The consensus is that 2014 will be just as calm — a view held by some who were predicting the currency bloc’s demise little more than a year ago.
The political will to keep the show on the road has held firm, the European Central Bank’s pledge to underpin the euro continues to stave off bond market pressure and there is the prospect of economies growing at least a little.
Spain, Italy and Portugal are all emerging from recession and Greece should follow suit this year.
Yet there are reasons to be cautious.
High unemployment, austerity fatigue and still anemic growth offer the perfect backdrop for fringe parties to prosper at May’s European parliamentary elections.

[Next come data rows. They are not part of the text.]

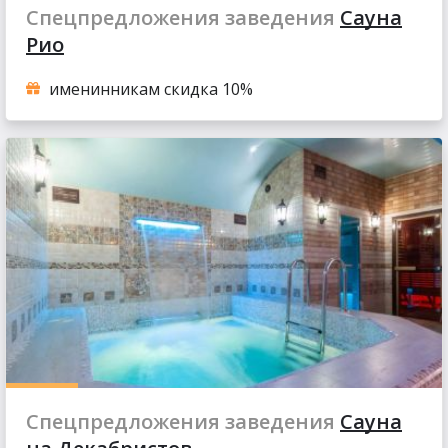
Спецпредложения заведения
Сауна
Рио
именинникам скидка 10%
Спецпредложения заведения
Сауна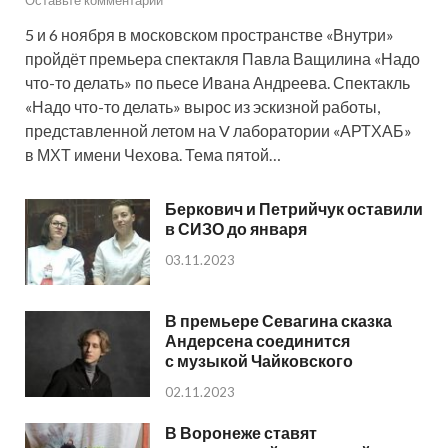
5 и 6 ноября в московском пространстве «Внутри»
пройдёт премьера спектакля Павла Ващилина «Надо
что-то делать» по пьесе Ивана Андреева. Спектакль
«Надо что-то делать» вырос из эскизной работы,
представленной летом на V лаборатории «АРТХАБ»
в МХТ имени Чехова. Тема пятой…
Беркович и Петрийчук оставили
в СИЗО до января
03.11.2023
В премьере Севагина сказка
Андерсена соединится
с музыкой Чайковского
02.11.2023
В Воронеже ставят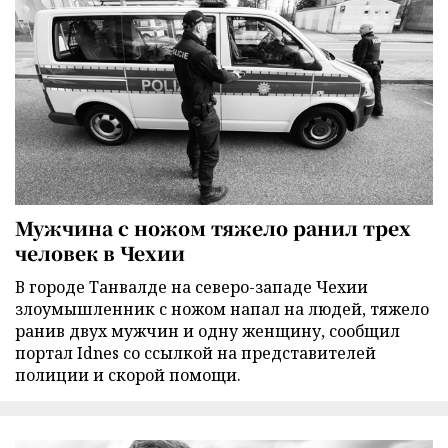
Мужчина с ножом тяжело ранил трех
человек в Чехии
В городе Танвалде на северо-западе Чехии
злоумышленник с ножом напал на людей, тяжело
ранив двух мужчин и одну женщину, сообщил
портал Idnes со ссылкой на представителей
полиции и скорой помощи.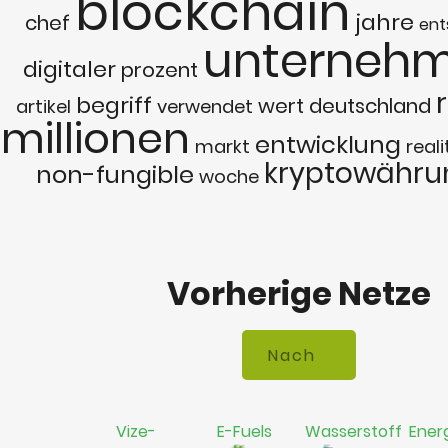
blockchain
jahre
chef
ent
unterneh
digitaler
prozent
begriff
wert
deutschland
artikel
verwendet
millionen
entwicklung
markt
reali
kryptowähru
non-fungible
woche
Vorherige Netze
Vize-
E-Fuels
Wasserstoff
Ener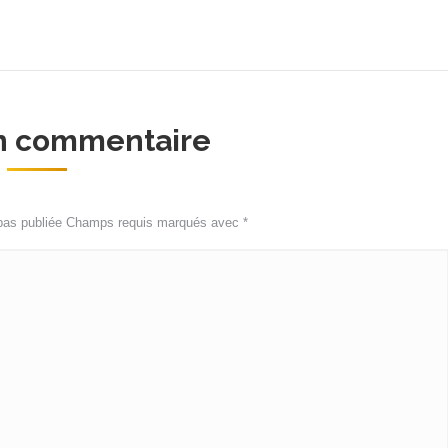
un commentaire
 pas publiée Champs requis marqués avec
*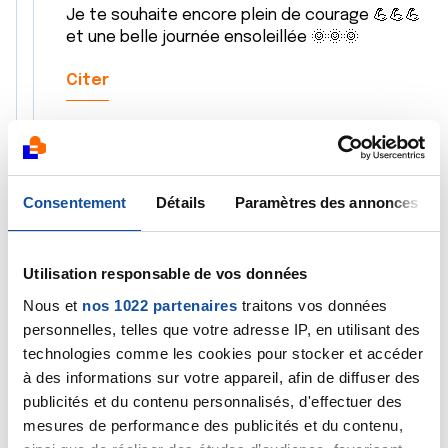
Je te souhaite encore plein de courage 💪💪💪
et une belle journée ensoleillée 🌞🌞🌞
Citer
Consentement
Détails
Paramètres des annonces
rob
28/06/2024 - 08:38
Utilisation responsable de vos données
Nous et
nos 1022 partenaires
traitons vos données
personnelles, telles que votre adresse IP, en utilisant des
Bonjour Laure , bonjour a tous ,
technologies comme les cookies pour stocker et accéder
à des informations sur votre appareil, afin de diffuser des
Pour info tu peux remplir la partie " profil " avec une
publicités et du contenu personnalisés, d'effectuer des
petite présentation si tu le souhaite .
mesures de performance des publicités et du contenu,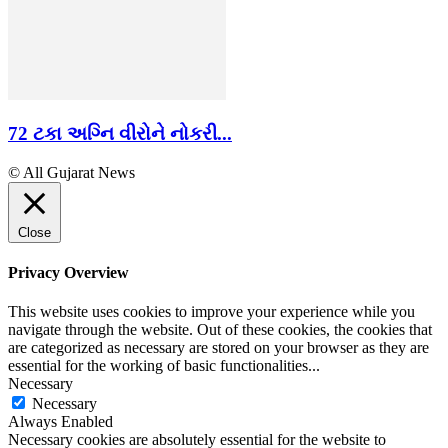
72 ટકા અગ્નિ વીરોને નોકરી...
© All Gujarat News
Close
Privacy Overview
This website uses cookies to improve your experience while you
navigate through the website. Out of these cookies, the cookies that
are categorized as necessary are stored on your browser as they are
essential for the working of basic functionalities
...
Necessary
Necessary
Always Enabled
Necessary cookies are absolutely essential for the website to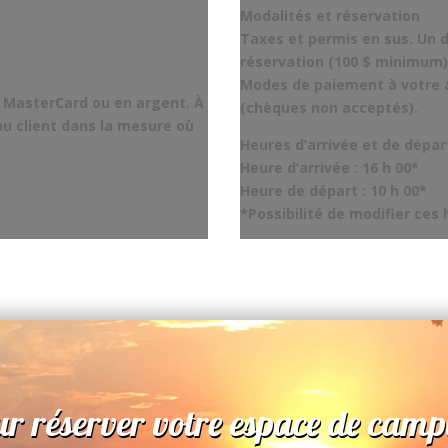
Modalités et réservation
Taxes et permis en sus. Un 
réservation (100 $ minimum)
Modes de paiement à votre a
, MasterCard ou en argent. À
(chèques non acceptés).
 au client dans la mesure où
Heures d’arrivée et de dépar
Heure d’arrivée : 16 h 00*
Heure de départ : 10 h 00*
*Possibilité de modifier ces
r réserver votre espace de camp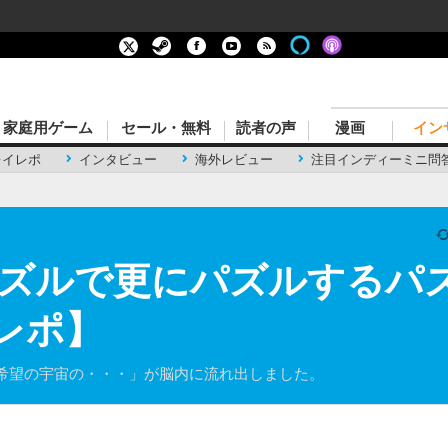
家庭用ゲーム
セール・無料
読者の声
漫画
イン
レイレポ
インタビュー
海外レビュー
注目インディーミニ問
ルで更にパズルするパズル『P
爆レポ】
希望の宇宙の・・・」が脳内に流れ出しました。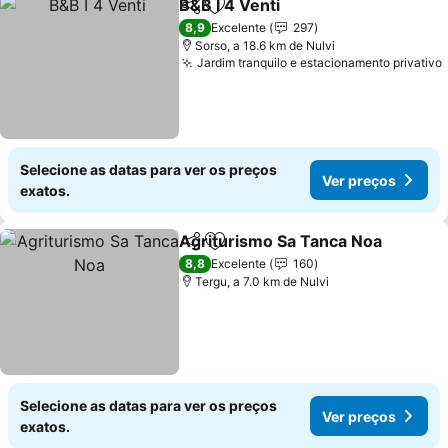
B&B I 4 Venti
Partilhar
Adicionar aos favoritos
8,9
Excelente
297
Sorso, a 18.6 km de Nulvi
Jardim tranquilo e estacionamento privativo
Selecione as datas para ver os preços
Ver preços
exatos.
Agriturismo Sa Tanca Noa
Partilhar
Adicionar aos favoritos
8,8
Excelente
160
Tergu, a 7.0 km de Nulvi
Selecione as datas para ver os preços
Ver preços
exatos.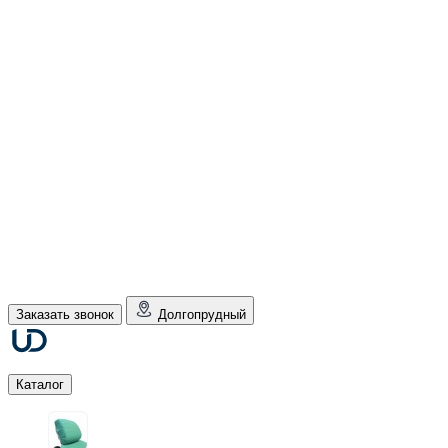
Заказать звонок
Долгопрудный
Каталог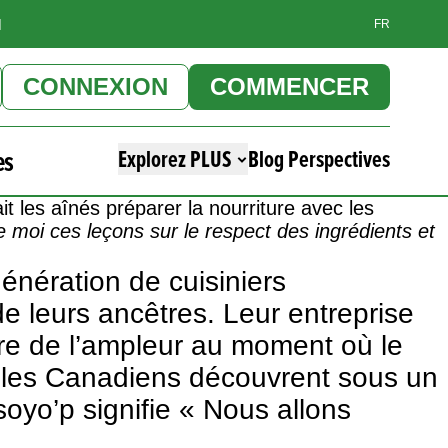
]
FR
CONNEXION
COMMENCER
es
Explorez PLUS
Blog Perspectives
it les aînés préparer la nourriture avec les
 moi ces leçons sur le respect des ingrédients et
énération de cuisiniers
e leurs ancêtres. Leur entreprise
e de l’ampleur au moment où le
ue les Canadiens découvrent sous un
oyo’p signifie « Nous allons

Some pundits predict a group of anti-euro parties including the National Front in France, Britain’s UKIP, Syriza in Greece and the Dutch Freedom Party could capture 20 percent or more of the seats.
That could pressure the EU’s main party groups to tack right and challenge Europe’s ability to integrate further given new powers the parliament will have to rule on the majority of EU legislation.

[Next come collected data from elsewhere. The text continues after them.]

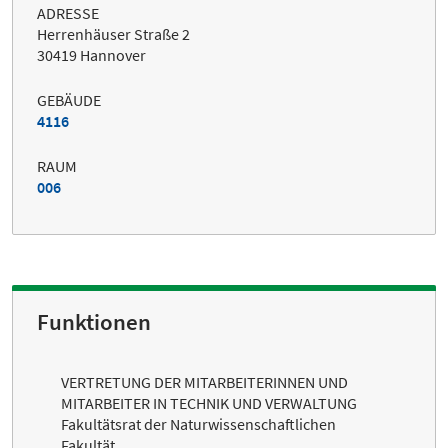
ADRESSE
Herrenhäuser Straße 2
30419 Hannover
GEBÄUDE
4116
RAUM
006
Funktionen
VERTRETUNG DER MITARBEITERINNEN UND
MITARBEITER IN TECHNIK UND VERWALTUNG
Fakultätsrat der Naturwissenschaftlichen
Fakultät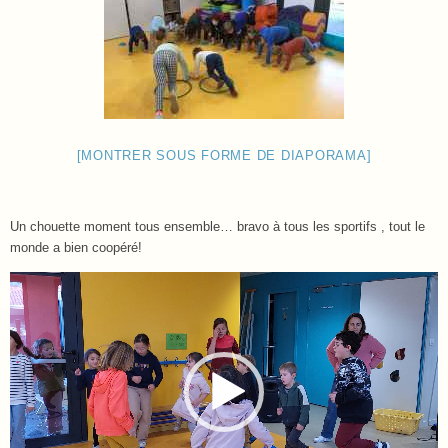
[MONTRER SOUS FORME DE DIAPORAMA]
Un chouette moment tous ensemble… bravo à tous les sportifs , tout le
monde a bien coopéré!
Lecteur
vidéo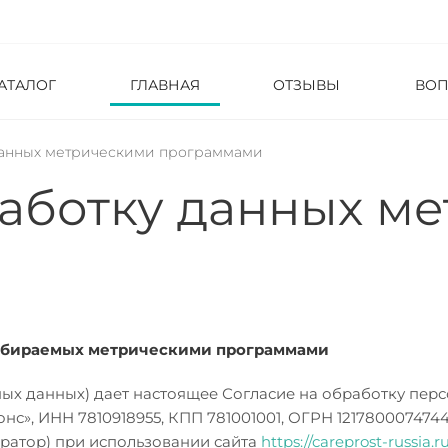
АТАЛОГ
ГЛАВНАЯ
ОТЗЫВЫ
ВО
данных метрическими программами
работку данных м
обираемых метрическими программами
ых данных) дает настоящее Согласие на обработку перс
», ИНН 7810918955, КПП 781001001, ОГРН 1217800074744,
ператор) при использовании сайта
https://careprost-russia.r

“It could pull mainstream parties into more euroskeptic positions and complicate both the appointment of a new European Commission and the task of passing banking union-related legislation,” said Alastair Newton, senior political analyst at Nomura Securities.
Preventing future crises
That the EU has fallen short of its initial plans for a banking union to prevent future financial crises is plain.
For several years at least, the buck for a failing bank will ultimately stop with national governments.
The ECB will publish health tests of Europe’s biggest banks prior to taking over their supervision in November. The scope for a shock is limited given the extent to which banks have recapitalized. Still, lending is likely to remain constrained until the tests are complete.
The main reason to be cheerful about the eurozone is the markets’ unwillingness to test the ECB’s safety net. Any hole in that would change the terms of the game at a stroke.
Germany’s Constitutional Court will rule soon on the ECB’s bond-buying program, its as yet unused mechanism to protect the eurozone.
The ECB has consistently said it is buying time for countries to put their houses in order by curbing debts and enacting economic reforms.
The main flashpoints are Italy, which has stagnated for a decade and has a coalition government which may lack the cohesion to respond, and France which is teetering on the edge of a new recession.
Austerity fatigue is most potent in Greece, the country that sparked the debt crisis.
Its coalition government refuses to countenance more cuts and will need some form of debt relief to put its finances on a sustainable path.
The history of the eurozone crisis shows that while policymakers lose their sense of urgency when the pressure diminishes, they rush to bolster their defenses when the heat comes on.